Die Zuschauer im Saal machen sich kleine Notizen auf ihren Wahlzetteln, freuen sich über die lebhafte Reise durch verschieden Theatergenres und applaudieren schließlich begeistert. „Mir hat die Präsentation für meine Wahl wirklich geholfen“, sagt Zuschauerin Heide Rosendahl am Ende.

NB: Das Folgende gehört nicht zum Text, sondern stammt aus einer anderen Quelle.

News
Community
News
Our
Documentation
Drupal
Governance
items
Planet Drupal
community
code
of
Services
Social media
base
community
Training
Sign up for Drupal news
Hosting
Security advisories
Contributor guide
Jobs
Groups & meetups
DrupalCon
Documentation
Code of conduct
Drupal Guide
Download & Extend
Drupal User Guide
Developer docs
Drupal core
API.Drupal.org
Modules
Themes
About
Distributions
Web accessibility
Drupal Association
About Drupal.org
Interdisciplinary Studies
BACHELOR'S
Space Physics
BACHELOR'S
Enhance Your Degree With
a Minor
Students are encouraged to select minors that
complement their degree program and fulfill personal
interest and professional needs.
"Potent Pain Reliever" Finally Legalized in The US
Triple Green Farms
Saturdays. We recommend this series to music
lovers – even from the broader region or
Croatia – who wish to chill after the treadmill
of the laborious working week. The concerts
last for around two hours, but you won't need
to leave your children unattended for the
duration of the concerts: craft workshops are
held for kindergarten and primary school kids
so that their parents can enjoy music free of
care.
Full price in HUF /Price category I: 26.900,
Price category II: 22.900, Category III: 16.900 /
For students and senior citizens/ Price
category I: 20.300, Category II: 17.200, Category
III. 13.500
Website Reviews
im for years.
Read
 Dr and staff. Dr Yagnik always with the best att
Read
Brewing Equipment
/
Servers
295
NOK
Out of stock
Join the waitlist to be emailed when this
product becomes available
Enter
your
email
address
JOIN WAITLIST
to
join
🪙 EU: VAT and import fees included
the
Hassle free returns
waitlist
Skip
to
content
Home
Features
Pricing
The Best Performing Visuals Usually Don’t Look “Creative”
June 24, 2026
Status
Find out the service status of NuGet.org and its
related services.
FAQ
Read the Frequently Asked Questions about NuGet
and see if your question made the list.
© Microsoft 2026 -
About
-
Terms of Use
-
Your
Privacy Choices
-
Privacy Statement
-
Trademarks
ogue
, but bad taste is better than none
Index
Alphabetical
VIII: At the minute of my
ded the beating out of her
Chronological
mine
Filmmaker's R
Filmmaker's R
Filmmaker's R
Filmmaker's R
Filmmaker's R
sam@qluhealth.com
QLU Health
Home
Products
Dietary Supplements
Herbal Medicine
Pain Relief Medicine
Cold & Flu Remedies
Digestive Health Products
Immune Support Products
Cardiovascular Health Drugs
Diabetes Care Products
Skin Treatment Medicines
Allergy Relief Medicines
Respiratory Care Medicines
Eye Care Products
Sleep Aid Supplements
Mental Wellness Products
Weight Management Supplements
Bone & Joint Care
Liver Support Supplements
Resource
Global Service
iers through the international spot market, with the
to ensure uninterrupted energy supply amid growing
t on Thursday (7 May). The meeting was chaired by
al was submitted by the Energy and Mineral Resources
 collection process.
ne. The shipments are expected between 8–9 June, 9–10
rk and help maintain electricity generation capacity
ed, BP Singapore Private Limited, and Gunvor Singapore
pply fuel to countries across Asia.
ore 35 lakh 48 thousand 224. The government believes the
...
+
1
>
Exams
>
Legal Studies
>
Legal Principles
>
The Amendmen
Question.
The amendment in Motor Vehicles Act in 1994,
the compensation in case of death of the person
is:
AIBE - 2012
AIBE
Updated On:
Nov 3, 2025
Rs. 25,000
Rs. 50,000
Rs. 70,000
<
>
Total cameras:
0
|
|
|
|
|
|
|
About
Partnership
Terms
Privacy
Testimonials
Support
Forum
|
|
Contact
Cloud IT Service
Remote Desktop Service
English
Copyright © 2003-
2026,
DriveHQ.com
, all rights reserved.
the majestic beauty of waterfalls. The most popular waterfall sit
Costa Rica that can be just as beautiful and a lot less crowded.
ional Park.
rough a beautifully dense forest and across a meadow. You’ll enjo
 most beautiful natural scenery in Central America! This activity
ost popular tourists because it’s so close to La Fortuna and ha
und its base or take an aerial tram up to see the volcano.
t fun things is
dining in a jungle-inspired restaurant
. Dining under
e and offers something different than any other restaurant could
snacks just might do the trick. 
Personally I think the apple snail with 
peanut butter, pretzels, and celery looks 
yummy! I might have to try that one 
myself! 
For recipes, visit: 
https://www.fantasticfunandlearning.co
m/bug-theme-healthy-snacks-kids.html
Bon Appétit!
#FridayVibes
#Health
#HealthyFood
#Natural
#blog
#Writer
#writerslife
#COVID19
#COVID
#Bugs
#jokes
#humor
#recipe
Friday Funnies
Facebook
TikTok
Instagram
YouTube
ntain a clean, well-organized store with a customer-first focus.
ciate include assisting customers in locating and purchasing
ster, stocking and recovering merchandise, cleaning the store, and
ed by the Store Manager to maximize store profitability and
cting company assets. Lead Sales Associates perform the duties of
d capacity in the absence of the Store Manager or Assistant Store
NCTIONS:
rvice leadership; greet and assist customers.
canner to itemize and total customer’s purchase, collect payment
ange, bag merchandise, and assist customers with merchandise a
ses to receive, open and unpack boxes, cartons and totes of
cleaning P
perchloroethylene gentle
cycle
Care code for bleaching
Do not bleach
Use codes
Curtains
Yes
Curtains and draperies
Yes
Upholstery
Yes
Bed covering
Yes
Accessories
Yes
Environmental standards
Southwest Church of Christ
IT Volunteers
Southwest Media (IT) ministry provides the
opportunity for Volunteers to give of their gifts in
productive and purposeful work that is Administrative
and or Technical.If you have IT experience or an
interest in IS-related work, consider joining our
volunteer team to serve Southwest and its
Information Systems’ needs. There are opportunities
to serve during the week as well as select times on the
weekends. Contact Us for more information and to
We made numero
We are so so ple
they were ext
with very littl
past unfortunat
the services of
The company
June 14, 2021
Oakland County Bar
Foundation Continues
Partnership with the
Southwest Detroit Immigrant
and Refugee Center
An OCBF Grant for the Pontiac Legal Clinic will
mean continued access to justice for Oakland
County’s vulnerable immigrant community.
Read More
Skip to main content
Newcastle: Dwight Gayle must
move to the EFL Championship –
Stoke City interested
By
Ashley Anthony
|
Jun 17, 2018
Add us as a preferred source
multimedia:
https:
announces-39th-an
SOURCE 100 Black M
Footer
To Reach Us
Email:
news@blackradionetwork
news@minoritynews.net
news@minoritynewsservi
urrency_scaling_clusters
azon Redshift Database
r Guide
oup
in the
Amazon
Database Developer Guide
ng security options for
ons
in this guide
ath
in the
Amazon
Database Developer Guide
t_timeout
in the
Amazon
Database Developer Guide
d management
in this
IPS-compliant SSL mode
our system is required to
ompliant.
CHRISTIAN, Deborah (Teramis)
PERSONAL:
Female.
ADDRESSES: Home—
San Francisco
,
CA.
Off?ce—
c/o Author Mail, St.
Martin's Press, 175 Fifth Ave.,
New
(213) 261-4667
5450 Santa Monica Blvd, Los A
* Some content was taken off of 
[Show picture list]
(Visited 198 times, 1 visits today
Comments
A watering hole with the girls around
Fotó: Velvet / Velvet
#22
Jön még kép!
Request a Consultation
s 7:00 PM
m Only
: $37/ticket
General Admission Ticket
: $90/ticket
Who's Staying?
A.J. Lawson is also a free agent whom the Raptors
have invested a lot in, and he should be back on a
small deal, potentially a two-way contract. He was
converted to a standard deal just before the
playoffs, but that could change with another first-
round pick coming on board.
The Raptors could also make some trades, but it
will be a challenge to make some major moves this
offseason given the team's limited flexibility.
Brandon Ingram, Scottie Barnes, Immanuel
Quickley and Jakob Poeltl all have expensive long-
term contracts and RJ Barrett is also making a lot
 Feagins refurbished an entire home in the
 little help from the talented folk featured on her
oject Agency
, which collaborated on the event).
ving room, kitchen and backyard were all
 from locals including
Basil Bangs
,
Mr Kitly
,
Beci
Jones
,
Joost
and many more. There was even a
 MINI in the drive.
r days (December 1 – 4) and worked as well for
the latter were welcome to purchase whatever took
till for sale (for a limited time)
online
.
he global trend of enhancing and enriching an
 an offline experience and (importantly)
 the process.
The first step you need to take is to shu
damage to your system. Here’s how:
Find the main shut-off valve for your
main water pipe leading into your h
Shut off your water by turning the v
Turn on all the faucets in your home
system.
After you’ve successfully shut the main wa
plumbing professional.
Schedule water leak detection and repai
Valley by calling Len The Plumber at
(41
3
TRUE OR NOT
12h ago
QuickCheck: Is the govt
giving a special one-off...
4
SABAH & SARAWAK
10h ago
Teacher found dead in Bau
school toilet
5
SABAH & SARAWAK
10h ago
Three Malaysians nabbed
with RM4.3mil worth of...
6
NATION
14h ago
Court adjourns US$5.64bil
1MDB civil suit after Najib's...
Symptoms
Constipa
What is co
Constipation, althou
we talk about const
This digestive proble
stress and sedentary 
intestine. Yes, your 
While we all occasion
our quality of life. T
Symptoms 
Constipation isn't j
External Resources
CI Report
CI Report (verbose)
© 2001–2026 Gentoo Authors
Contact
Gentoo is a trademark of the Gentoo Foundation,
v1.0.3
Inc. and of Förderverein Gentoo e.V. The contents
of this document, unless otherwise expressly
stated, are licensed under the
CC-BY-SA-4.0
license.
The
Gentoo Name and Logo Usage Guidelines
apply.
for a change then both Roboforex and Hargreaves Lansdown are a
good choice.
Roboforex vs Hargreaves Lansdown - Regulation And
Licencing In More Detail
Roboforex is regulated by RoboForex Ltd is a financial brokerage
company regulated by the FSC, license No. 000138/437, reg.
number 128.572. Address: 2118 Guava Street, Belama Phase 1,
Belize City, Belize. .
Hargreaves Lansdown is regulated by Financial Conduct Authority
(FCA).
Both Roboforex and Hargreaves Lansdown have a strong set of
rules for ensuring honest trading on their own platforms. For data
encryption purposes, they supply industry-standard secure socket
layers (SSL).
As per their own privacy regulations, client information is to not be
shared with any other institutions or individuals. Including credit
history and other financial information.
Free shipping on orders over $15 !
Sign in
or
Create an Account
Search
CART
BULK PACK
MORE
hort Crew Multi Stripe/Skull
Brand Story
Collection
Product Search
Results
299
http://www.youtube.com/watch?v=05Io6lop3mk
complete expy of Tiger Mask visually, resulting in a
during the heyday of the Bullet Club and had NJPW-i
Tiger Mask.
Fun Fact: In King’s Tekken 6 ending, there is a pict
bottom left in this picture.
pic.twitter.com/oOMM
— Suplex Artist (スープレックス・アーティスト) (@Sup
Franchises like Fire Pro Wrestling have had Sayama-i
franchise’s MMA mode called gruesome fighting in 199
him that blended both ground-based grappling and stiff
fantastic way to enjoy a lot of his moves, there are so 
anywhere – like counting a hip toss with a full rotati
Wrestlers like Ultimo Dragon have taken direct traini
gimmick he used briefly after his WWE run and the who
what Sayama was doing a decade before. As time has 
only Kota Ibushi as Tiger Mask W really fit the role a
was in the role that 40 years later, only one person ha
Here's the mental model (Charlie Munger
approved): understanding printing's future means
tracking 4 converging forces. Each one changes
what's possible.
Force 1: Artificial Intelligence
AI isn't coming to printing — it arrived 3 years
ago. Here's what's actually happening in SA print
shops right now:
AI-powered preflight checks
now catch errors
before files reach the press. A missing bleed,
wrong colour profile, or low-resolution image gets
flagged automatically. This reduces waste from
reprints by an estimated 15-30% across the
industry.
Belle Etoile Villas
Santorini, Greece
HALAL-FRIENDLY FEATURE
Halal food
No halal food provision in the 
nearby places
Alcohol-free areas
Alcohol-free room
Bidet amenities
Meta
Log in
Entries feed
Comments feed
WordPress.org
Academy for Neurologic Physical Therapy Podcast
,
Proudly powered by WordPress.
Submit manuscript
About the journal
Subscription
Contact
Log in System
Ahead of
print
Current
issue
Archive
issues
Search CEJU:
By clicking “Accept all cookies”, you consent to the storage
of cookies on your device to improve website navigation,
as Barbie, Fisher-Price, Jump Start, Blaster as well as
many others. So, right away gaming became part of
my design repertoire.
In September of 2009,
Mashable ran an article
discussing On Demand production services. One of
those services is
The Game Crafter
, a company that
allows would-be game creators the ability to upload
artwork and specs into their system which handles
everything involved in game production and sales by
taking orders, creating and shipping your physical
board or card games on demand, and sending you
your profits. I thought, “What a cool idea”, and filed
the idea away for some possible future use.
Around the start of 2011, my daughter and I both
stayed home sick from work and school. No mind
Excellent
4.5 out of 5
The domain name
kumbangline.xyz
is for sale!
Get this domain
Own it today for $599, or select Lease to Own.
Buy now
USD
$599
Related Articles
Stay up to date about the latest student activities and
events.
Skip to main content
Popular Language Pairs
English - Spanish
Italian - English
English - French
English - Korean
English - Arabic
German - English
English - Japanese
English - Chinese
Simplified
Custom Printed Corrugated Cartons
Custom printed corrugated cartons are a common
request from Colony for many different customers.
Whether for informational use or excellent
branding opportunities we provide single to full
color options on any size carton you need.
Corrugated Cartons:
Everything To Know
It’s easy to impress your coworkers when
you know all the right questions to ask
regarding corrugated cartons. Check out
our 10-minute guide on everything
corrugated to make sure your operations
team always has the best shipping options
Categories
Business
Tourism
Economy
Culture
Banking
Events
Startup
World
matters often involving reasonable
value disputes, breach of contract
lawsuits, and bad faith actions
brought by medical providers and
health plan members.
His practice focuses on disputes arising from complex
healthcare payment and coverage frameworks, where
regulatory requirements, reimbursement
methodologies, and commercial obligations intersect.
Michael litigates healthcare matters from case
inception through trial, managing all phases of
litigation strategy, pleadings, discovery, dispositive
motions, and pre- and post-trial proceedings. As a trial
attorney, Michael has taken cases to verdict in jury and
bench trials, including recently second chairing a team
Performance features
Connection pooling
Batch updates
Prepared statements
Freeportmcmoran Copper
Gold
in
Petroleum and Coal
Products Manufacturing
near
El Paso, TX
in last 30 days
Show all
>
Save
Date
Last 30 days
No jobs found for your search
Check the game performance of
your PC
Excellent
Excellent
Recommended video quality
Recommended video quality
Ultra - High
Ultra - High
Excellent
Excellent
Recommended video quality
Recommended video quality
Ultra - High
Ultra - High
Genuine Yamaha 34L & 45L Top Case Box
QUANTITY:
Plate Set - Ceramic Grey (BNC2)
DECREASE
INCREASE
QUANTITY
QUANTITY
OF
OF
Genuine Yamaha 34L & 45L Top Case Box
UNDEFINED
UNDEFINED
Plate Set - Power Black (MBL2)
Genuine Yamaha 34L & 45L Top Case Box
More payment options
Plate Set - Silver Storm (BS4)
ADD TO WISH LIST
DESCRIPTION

Sie habe sich den Zettel schon vor der Präsentation angesehen und eine erste Auswahl getroffen. „Manche Stücke kenne ich schon, andere haben mich heute ganz positiv überrascht“, befindet die 82-Jährige, setzt schließlich ihre sechs Kreuze und überreicht ihren Zettel an Michael Teckentrup. Der ist rundherum zufrieden mit der Präsentation an diesem Vormittag.

Er selbst habe viele neue Eindrücke gesammelt und sich über die lockere Präsentation gefreut, sagt der Vorsitzende des Kulturkreises. Nach dem Abgabeschluss der Wahlzettel werde nun der Programmbeirat tagen abwägen.

Verschiedene Faktoren nähmen Einfluss auf die abschließende Entscheidung, die spätestens Ende des Jahres getroffen wird. Dazu gehören Finanzierbarkeit und Vielfalt genauso wie die Meinung der Zuschauer, sagt Michael Teckentrup.

„Die Wahl der Zuschauer ist uns wirklich wichtig“, betont Teckentrup am Ende des ereignisreichen Vormittags, „nur so können wir die nächste Spielzeit gestalten“.